Above: Writer, humorist and NPR contributor David Sedaris, who appeared at the Midland on Wednesday.
If you believe most of what he writes (and reads), then when the fire alarm went off in his hotel one day, David Sedaris was really hoping for an actual fire and the chance to rescue a fellow guest because the incident would give him some fresh, interesting memoirs.
When you write for a living the way Sedaris does, the brain is always on-call for new material. And when you write the way he does, most situations are ripe with material, even if the fire is minor and your only act of heroism is showing someone the way out the door.
Wednesday night, Sedaris spent about 90 minutes reading stories, essays and diary entries to a crowd of about 1,300 at the Midland theater, and the hotel fire/non-rescue was among those stories. So was the fictitious "Health Care Freedoms and Why I Want My Country Back," told from the perspective of a clueless, ultra-conservative mother on her way to a rally in Washington (she ends up in Seattle) who is taking advice from her gay son. He talks her into wearing a shirt that says "Big Dyke" because it signifies someone "holding back the advancing tide of socialism."
Much of his material exaggerates people's contradictions and ironies; some of it gives voice to their most selfish and callous attitudes. Like the long fictitious e-mail from one sister to another that involved a drunken-driving accident, paraplegia and husband-stealing. It was as politically incorrect as anything he read all night; yet it had his crowd laughing (while shaking their heads) at one-liners about people in wheelchairs. There is also humor in indulging in the forbidden, which is something Sedaris exploits expertly.

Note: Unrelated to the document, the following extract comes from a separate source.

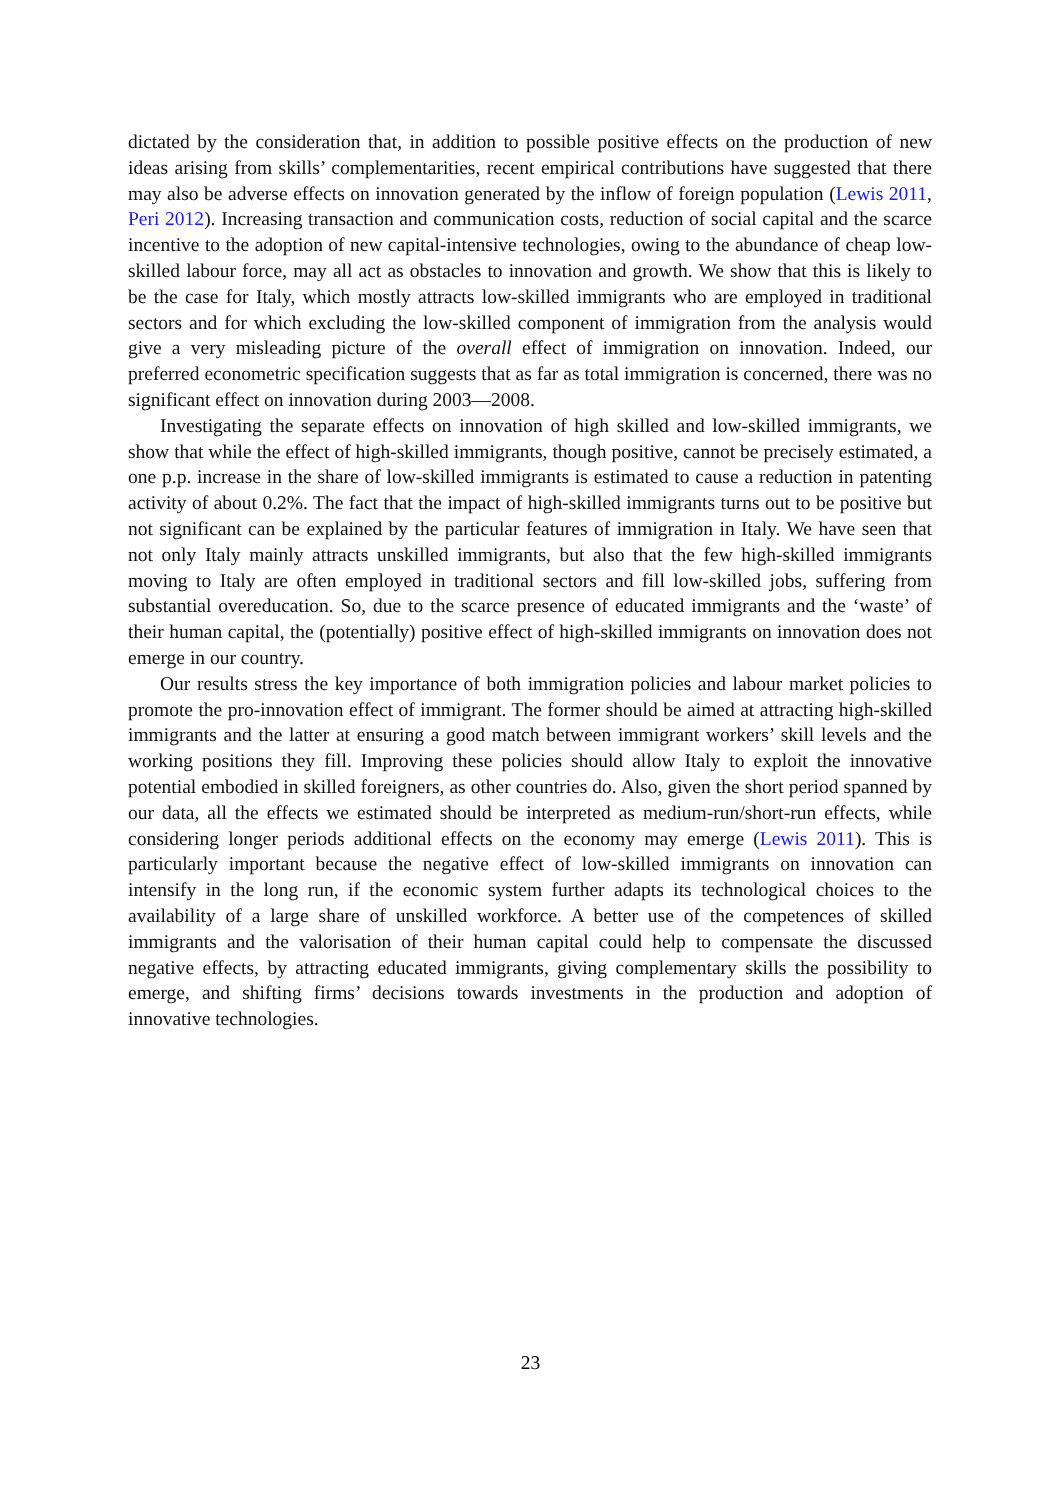dictated by the consideration that, in addition to possible positive effects on the production of new ideas arising from skills’ complementarities, recent empirical contributions have suggested that there may also be adverse effects on innovation generated by the inflow of foreign population (Lewis 2011, Peri 2012). Increasing transaction and communication costs, reduction of social capital and the scarce incentive to the adoption of new capital-intensive technologies, owing to the abundance of cheap low-skilled labour force, may all act as obstacles to innovation and growth. We show that this is likely to be the case for Italy, which mostly attracts low-skilled immigrants who are employed in traditional sectors and for which excluding the low-skilled component of immigration from the analysis would give a very misleading picture of the overall effect of immigration on innovation. Indeed, our preferred econometric specification suggests that as far as total immigration is concerned, there was no significant effect on innovation during 2003—2008.
Investigating the separate effects on innovation of high skilled and low-skilled immigrants, we show that while the effect of high-skilled immigrants, though positive, cannot be precisely estimated, a one p.p. increase in the share of low-skilled immigrants is estimated to cause a reduction in patenting activity of about 0.2%. The fact that the impact of high-skilled immigrants turns out to be positive but not significant can be explained by the particular features of immigration in Italy. We have seen that not only Italy mainly attracts unskilled immigrants, but also that the few high-skilled immigrants moving to Italy are often employed in traditional sectors and fill low-skilled jobs, suffering from substantial overeducation. So, due to the scarce presence of educated immigrants and the ‘waste’ of their human capital, the (potentially) positive effect of high-skilled immigrants on innovation does not emerge in our country.
Our results stress the key importance of both immigration policies and labour market policies to promote the pro-innovation effect of immigrant. The former should be aimed at attracting high-skilled immigrants and the latter at ensuring a good match between immigrant workers’ skill levels and the working positions they fill. Improving these policies should allow Italy to exploit the innovative potential embodied in skilled foreigners, as other countries do. Also, given the short period spanned by our data, all the effects we estimated should be interpreted as medium-run/short-run effects, while considering longer periods additional effects on the economy may emerge (Lewis 2011). This is particularly important because the negative effect of low-skilled immigrants on innovation can intensify in the long run, if the economic system further adapts its technological choices to the availability of a large share of unskilled workforce. A better use of the competences of skilled immigrants and the valorisation of their human capital could help to compensate the discussed negative effects, by attracting educated immigrants, giving complementary skills the possibility to emerge, and shifting firms’ decisions towards investments in the production and adoption of innovative technologies.
23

The centerpiece of his reading was "A Preponderance of Evidence," his recollections of jury duty in the Sedaris family. He wove three tales into one as he described his experience in an assault trial, his mother's in a murder trial and his sister Amy's in a rape trial. (In her story, she ends up on the floor of the jury room, wearing the victim's panties over her jeans.)
There were plenty of his trademark details: One of his fellow-jurists was a one-armed man who, accordingly, was allowed to raise his left hand instead of his right during his swearing-in. And there was more insensitivity to both victim and accused. He gave some slack to the defendant in his trial: "He couldn't have stabbed a better person." But couldn't get by the enormous cross he wore around his neck during testimony: "It's one you'd reach for if you wanted to crucify a hamster."
Beyond the detailed character sketches, the story visited deeper themes about race and the assumption of guilt and the fine line between ignorant bias and bigotry, like when he recalled his mother saying, "I didn't know black people were afraid of praying mantises." When we laugh at her and at his sister's insensitivities --- she thinks the facts and forensic evidence makes a trial dry and boring -- we are laughing at parts of ourselves.
Towards the end, Sedaris read recent entries from his diary. None was more irreverent than the piece on Jesus and how he is portrayed: as a tall, dark, handsome man with washboard-abs. There's a niche to be filled, he said: Comb-over Jesus, who is short, partly bald, hairy all over and so fat the Romans (actually he first said "Germans") had to build a stronger cross because he broke the first one.
He closed by reading some hilarious excerpts from a book he is recommending, the Onion's "Our Dumb World," then he took questions from the audience. Someone asked him to do his Billie Holiday impression but Sedaris declined: "I discovered there's a difference between the way you sound in your head and the way it really sounds."
True, but that's also the very reason everyone was in the room with him Wednesday night: to hear, in his voice, what goes on inside his head.